Logged users: All users are required to login in the platform, providing a long-term tracking of users preferences (not depending on cookies in devices).
Rich implicit feedback: Different interaction types were logged, making it possible to infer the user's level of interest in the articles (eg. comments > likes > views).
Multi-platform: Users interactions were tracked in different platforms (web browsers and mobile native apps)

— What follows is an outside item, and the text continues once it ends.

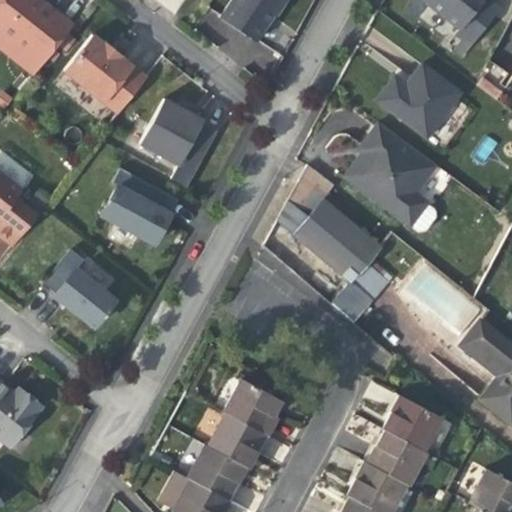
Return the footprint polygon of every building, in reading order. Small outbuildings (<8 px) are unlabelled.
[(44,3),(39,0),(0,0),(0,29),(22,47),(13,58),(33,74),(71,25),(44,3)] [(230,0),(218,18),(237,31),(253,41),(271,14),(273,15),(283,0),(230,0)] [(462,36),(471,43),(500,8),(489,0),(427,0),(460,26),(456,31),(462,36)] [(22,47),(0,29),(0,47),(13,58),(22,47)] [(102,43),(90,34),(62,69),(117,113),(145,77),(119,57),(121,55),(113,49),(104,41),(102,43)] [(471,43),(462,36),(454,46),(463,53),(471,43)] [(498,102),(511,84),(511,76),(489,60),(476,85),(498,102)] [(419,91),(407,82),(389,107),(439,144),(473,99),(434,71),(423,86),(419,91)] [(187,111),(163,98),(138,143),(177,164),(169,178),(184,186),(215,130),(201,122),(202,120),(187,111)] [(427,199),(448,171),(391,129),(371,156),(378,161),(374,167),(371,171),(368,169),(357,183),(423,232),(440,209),(427,199)] [(472,156),(486,162),(496,140),(482,134),(472,156)] [(306,165),(278,218),(350,279),(365,261),(368,257),(378,245),(322,198),(330,183),(306,165)] [(168,194),(118,167),(110,183),(116,186),(100,215),(153,243),(163,224),(169,213),(160,209),(168,194)] [(0,214),(14,198),(21,190),(0,173),(0,214)] [(177,199),(168,194),(160,209),(169,213),(177,199)] [(35,215),(14,198),(0,214),(0,236),(11,245),(35,215)] [(0,258),(9,247),(0,240),(0,258)] [(83,259),(69,248),(40,285),(66,305),(92,326),(113,300),(75,269),(83,259)] [(389,275),(368,257),(365,261),(385,279),(389,275)] [(385,279),(365,261),(350,279),(329,302),(350,320),(385,279)] [(456,331),(473,309),(416,261),(398,283),(456,331)] [(511,345),(479,319),(463,339),(464,346),(499,374),(480,397),(511,422),(511,420),(511,345)] [(223,409),(224,410),(257,427),(265,411),(271,415),(280,398),(240,377),(223,409)] [(14,393),(0,382),(0,439),(9,447),(41,406),(24,393),(20,398),(14,393)] [(18,388),(14,393),(20,398),(24,393),(21,391),(18,388)] [(394,403),(390,410),(396,413),(404,397),(399,394),(394,403)] [(382,426),(384,428),(423,448),(440,416),(404,397),(396,413),(390,410),(382,426)] [(247,466),(255,449),(249,446),(259,428),(257,427),(224,410),(206,444),(244,464),(247,466)] [(268,421),(271,415),(265,411),(257,427),(259,428),(263,430),(268,421)] [(263,430),(259,428),(249,446),(255,449),(260,441),(265,432),(265,431),(263,430)] [(425,449),(423,448),(384,428),(376,444),(381,447),(372,464),(405,482),(407,483),(425,449)] [(187,475),(189,476),(221,493),(229,479),(235,482),(244,464),(206,444),(204,443),(187,475)] [(369,463),(372,464),(381,447),(376,444),(371,453),(367,461),(369,463)] [(359,469),(355,477),(360,479),(369,463),(367,461),(364,460),(359,469)] [(381,511),(388,511),(405,482),(372,464),(369,463),(360,479),(355,477),(346,493),(348,495),(381,511)] [(467,499),(475,504),(490,511),(507,511),(511,503),(511,481),(485,467),(467,499)] [(176,511),(214,511),(223,495),(221,493),(189,476),(171,509),(176,511)] [(232,486),(235,482),(229,479),(221,493),(223,495),(227,496),(232,486)] [(227,496),(223,495),(214,511),(221,511),(224,507),(229,498),(227,496)] [(381,511),(348,495),(339,511),(340,511),(381,511)]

If you like it, please upvote!

Take a look in these featured Python kernels:

Deskdrop datasets EDA: Exploratory analysis of the articles and interactions in the dataset
DeskDrop Articles Topic Modeling: A statistical analysis of the main articles topics using LDA
Recommender Systems in Python 101: A practical introduction of the main Recommender Systems approaches: Popularity model, Collaborative Filtering, Content-Based Filtering and Hybrid Filtering.

Acknowledgements

We thank CI&T for the support and permission to share a sample of real usage data from its internal communication platform: Deskdrop.

Inspiration

The two main approaches for Recommender Systems are Collaborative Filtering and Content-Based Filtering.

In the RecSys community, there are some popular datasets available with users ratings on items (explicit feedback), like MovieLens and Netflix Prize, which are useful for Collaborative Filtering techniques.

Therefore, it is very difficult to find open datasets with additional item attributes, which would allow the application of Content-Based filtering techniques or Hybrid approaches, specially in the domain of ephemeral textual items (eg. articles and news).

News datasets are also reported in academic literature as very sparse, in the sense that, as users are usually not required to log in in news portals, IDs are based on device cookies, making it hard to track the users page visits in different portals, browsing sessions and devices.

This difficult scenario for research and experiments on Content Recommender Systems was the main motivation for the sharing of this dataset.

Tables

Shared Articles

@kaggle.gspmoreira_articles_sharing_reading_from_cit_deskdrop.shared_articles

10.39 MB
3,122 rows
13 columns

CREATE TABLE shared_articles (
  "timestamp" BIGINT,
  "eventtype" VARCHAR,
  "contentid" BIGINT,
  "authorpersonid" BIGINT,
  "authorsessionid" BIGINT,
  "authoruseragent" VARCHAR,
  "authorregion" VARCHAR,
  "authorcountry" VARCHAR,
  "contenttype" VARCHAR,
  "url" VARCHAR,
  "title" VARCHAR,
  "text" VARCHAR,
  "lang" VARCHAR
);

Users Interactions

@kaggle.gspmoreira_articles_sharing_reading_from_cit_deskdrop.users_interactions

1.27 MB
72,312 rows
8 columns

CREATE TABLE users_interactions (
  "timestamp" BIGINT,
  "eventtype" VARCHAR,
  "contentid" BIGINT,
  "personid" BIGINT,
  "sessionid" BIGINT,
  "useragent" VARCHAR,
  "userregion" VARCHAR,
  "usercountry" VARCHAR
);